Guy is finally outed by his
own wife, Sally, who during a dinner party wanders into his sacred lair only to
discover her hubby and Rick Foster making love. The headlines post his future
across the LA skies. Yet we have to wonder whether or not Guy psychologically
arranged for his own downfall, knowing that with people wandering throughout
the house, doors are likely—as in all such farces—to be opened unexpectedly.
We all know the decisions
Hudson made, to continue as a movie icon until he died of the results of his
hidden sexual affairs, perhaps infecting many others in the process. But here
Guy—although sorely tempted, by an arrangement made by his agent Jerry, to
confess that it was all a hoax to capture a real homo Commie, his own lover
Rick—speaks out in a mock trial the way a few other Hollywood actors,
directors, and screenwriters had earlier against their interrogations by
McCarthy and the House Committee on Un-American Activities.
Even the previously
empty-brained Sally turns in a remarkable performance in standing up for the
man who betrayed her. She’s already proven her talents on the mahogany organ
she has brought for him. And she, indeed, may be hired on by the studio as a regular, even
if Guy, in the end, will never play Ben-Hur (the role, reportedly, Hudson
turned down, perhaps for reasons not so very different from what this movie
portrays), nor ever work in Hollywood again.
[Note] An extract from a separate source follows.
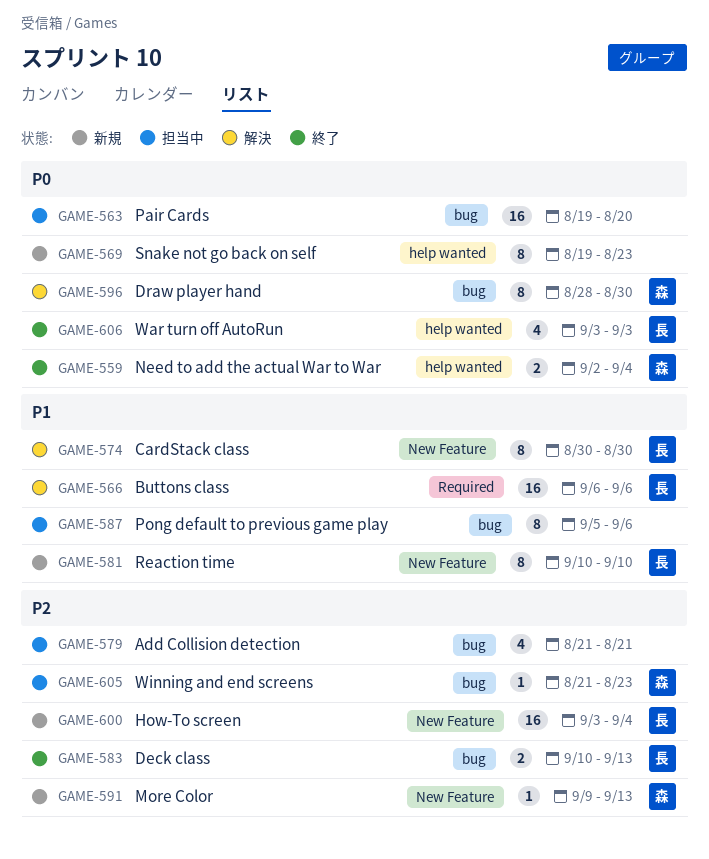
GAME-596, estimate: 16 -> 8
Guy and Rick, when we last peek in upon them, are co-writing a play they plan for a small Los Angeles
theater—where in fact thousands of young actors dream out their would-be
Hollywood careers—and Rick has returned to delivering the mail, having already
delivered up his male into humanity.
In the end, Straight-Jacket
is an impossible movie for both writer and director Richard Day and for its
audience in its attempts, metaphorically speaking, to change horses
mid-stream—or perhaps, to use a more apt metaphor, to change reels at the very
moment when its audience had been convinced of its insincerity, the second reel
almost attempting to apologize for the first. This film is an achievement only
for those who recognize that it has been willing to declare itself as an
impossible failure first.
Los Angeles, April 23, 2023
Reprinted from World Cinema Review (April 2023).